Dieser Vers ist sprachlich auffallend in seiner strengen Metrik und der Wiederholung der Silbe ›ul‹. Eine vereinfachte Umschrift hört sich so an:
ulladu aladu ulla unarvu ulladu o
ullaporul ullal ara ullatte ullataal – ullam enum
ullaporul ullal evan ullatte ullapadi
ullade ullal unar
ul – sein, ullal – Gedanke, ullam – Herz, ulladu – Wirklichkeit, das Seiende, das was ist
Reife Menschen, die in großer Todesfurcht leben, nehmen Zuflucht zu Füßen des Höchsten Herrn, der weder Geburt noch Tod kennt. Durch ihre Hingabe werden ihr Ego und ihre Anhaftungen ausgelöscht. Wie können sie, die im Unsterblichen ihre Bleibe gefunden haben und daher tot sind, noch an den Tod denken?
Während der erste Eröffnungsvers vom Pfad der Erkenntnis (Jnana) spricht, handelt der zweite Vers vom Pfad der völligen Hingabe an Gott (Bhakti), in dem der Bhakta seine Eigenexistenz aufgibt. Beide Pfade führen zum selben Ziel: zum Auslöschen des Ego-Ich und zum Sein in der unsterblichen Wirklichkeit.
1. Da wir die Welt wahrnehmen, steht es außer Frage, dass es eine Erste Ursache gibt, eine kreative Energie (Shakti), die sich mannigfach manifestiert. Das Bild, das aus Namen und Formen besteht, der Betrachter, die Leinwand und das Licht, das sie beleuchtet, all das ist das Selbst.
Es ist die Natur von uns Individuen, von uns getrennte Objekte und eine Welt wahrzunehmen. Dafür muss es eine erste Ursache geben. Um dieses Phänomen zu erklären, verwendet Ramana gerne das Bild vom Kino.
»Das Selbst umfasst alles. Es ist die Leinwand, die Bilder, der Zuschauer, der Schauspieler, der Vorführer, das Licht und alles andere.«2
2. Alle Religionen setzen drei Grundlagen voraus: [Gott, Mensch und Welt]. Die Debatte, ob sich eine erste Ursache als diese drei manifestiert oder ob diese drei auch drei verschiedene Dinge sind, dauert an, solange das Ego-Ich besteht. Doch der höchste Zustand ist, im wahren Selbst zu verbleiben, nachdem das Ego-Ich sein Ende gefunden hat.
Dass Gott, Mensch und Welt voneinander getrennt existieren steht der Behauptung entgegen, dass alle drei zwar getrennt wahrgenommen werden, aber eine gemeinsame Ursache haben. Ramana warnt vor solchen rein philosophischer Diskussionen, die zu nichts führen und der spirituellen Praxis abträglich sind.

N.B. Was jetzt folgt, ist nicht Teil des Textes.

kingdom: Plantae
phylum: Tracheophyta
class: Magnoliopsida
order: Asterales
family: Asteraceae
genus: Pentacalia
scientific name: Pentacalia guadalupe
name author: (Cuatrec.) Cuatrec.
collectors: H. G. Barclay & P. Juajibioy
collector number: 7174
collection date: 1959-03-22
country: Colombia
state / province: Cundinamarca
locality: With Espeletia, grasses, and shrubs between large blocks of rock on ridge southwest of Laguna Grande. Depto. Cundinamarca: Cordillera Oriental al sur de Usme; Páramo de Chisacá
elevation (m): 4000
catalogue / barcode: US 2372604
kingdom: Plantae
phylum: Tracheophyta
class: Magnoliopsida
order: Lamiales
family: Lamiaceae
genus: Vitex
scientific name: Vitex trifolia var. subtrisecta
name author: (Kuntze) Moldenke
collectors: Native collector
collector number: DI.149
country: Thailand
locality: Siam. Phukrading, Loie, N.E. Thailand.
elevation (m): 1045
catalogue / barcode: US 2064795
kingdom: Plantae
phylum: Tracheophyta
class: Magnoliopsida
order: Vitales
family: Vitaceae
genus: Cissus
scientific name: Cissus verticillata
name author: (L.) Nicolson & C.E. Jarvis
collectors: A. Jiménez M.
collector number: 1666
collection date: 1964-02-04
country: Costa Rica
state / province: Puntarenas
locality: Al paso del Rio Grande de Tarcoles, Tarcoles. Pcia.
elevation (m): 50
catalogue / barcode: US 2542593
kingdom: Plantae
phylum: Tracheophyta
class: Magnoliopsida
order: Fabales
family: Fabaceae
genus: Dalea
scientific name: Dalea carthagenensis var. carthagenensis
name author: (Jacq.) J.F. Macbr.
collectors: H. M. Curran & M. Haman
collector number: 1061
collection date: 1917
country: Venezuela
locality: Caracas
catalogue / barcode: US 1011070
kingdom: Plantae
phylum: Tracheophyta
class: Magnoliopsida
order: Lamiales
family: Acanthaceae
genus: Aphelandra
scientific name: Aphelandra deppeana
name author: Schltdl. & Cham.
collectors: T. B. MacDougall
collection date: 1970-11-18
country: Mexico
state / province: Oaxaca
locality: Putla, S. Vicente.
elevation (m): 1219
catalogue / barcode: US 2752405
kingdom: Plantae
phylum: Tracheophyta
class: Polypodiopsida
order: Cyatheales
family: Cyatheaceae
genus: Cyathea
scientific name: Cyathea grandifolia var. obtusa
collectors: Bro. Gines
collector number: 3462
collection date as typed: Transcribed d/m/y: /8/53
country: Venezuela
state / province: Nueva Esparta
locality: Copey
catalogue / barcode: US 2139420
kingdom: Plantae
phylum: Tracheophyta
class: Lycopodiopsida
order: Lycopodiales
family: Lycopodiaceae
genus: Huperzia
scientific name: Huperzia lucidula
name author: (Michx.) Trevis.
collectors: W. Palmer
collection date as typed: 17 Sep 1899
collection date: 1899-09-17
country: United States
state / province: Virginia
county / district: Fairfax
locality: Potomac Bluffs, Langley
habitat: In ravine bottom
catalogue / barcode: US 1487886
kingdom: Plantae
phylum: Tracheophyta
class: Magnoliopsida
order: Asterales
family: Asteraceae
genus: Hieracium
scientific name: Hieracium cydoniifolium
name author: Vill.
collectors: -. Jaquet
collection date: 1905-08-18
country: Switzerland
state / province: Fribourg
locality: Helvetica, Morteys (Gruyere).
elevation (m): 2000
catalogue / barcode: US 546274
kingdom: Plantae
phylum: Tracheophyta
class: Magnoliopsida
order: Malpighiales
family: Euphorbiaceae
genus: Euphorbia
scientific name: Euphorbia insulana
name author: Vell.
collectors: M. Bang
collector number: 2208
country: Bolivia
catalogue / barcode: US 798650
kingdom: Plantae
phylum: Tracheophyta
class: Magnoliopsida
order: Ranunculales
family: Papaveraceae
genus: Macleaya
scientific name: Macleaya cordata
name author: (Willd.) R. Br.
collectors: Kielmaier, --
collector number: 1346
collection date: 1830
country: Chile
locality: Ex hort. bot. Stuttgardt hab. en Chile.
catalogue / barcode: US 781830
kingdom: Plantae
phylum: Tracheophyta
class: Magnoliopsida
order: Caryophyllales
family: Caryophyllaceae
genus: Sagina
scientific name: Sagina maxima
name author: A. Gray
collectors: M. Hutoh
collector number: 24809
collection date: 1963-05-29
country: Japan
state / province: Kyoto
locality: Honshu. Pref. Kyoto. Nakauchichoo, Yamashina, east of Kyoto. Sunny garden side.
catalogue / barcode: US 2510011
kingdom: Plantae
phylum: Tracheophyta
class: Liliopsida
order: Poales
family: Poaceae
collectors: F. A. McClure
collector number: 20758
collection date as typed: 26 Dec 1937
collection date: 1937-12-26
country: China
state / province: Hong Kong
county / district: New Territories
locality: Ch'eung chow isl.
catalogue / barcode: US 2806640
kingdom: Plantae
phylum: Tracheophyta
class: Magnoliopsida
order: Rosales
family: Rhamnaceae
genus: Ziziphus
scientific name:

»Die drei Wesenheiten sind der jiva (verkörperte Seele), Gott und die Bindung. Solche Dreiheiten gibt es in allen Religionen. Sie sind wahr, solange der Geist tätig ist. Sie sind reine Erfindungen des Geistes. Man kann von Gott nur sprechen, nachdem der Geist entstanden ist. Gott ist nicht vom Selbst verschieden. Das Selbst wird als Gott objektiviert. Mit dem Guru ist es dasselbe.«3
3. Wozu nützt die Diskussion, ob die Welt wirklich oder lediglich eine unwirkliche Erscheinung ist, ob ihr Bewusstsein eigen ist oder nicht, ob sie Glück oder Leid bedeutet? Der egolose Zustand, der diese dualistischen und nicht-dualistischen Überzeugungen überschreitet, in dem man die Welt lässt und sich selbst durch Ergründung erkennt, ist allen lieb und teuer.
Der Hinduismus kennt die Lehre des Nicht-Dualismus (Advaita) und des Dualismus (Dvaita) mit mehreren Zwischenformen, über die viel debattiert wird.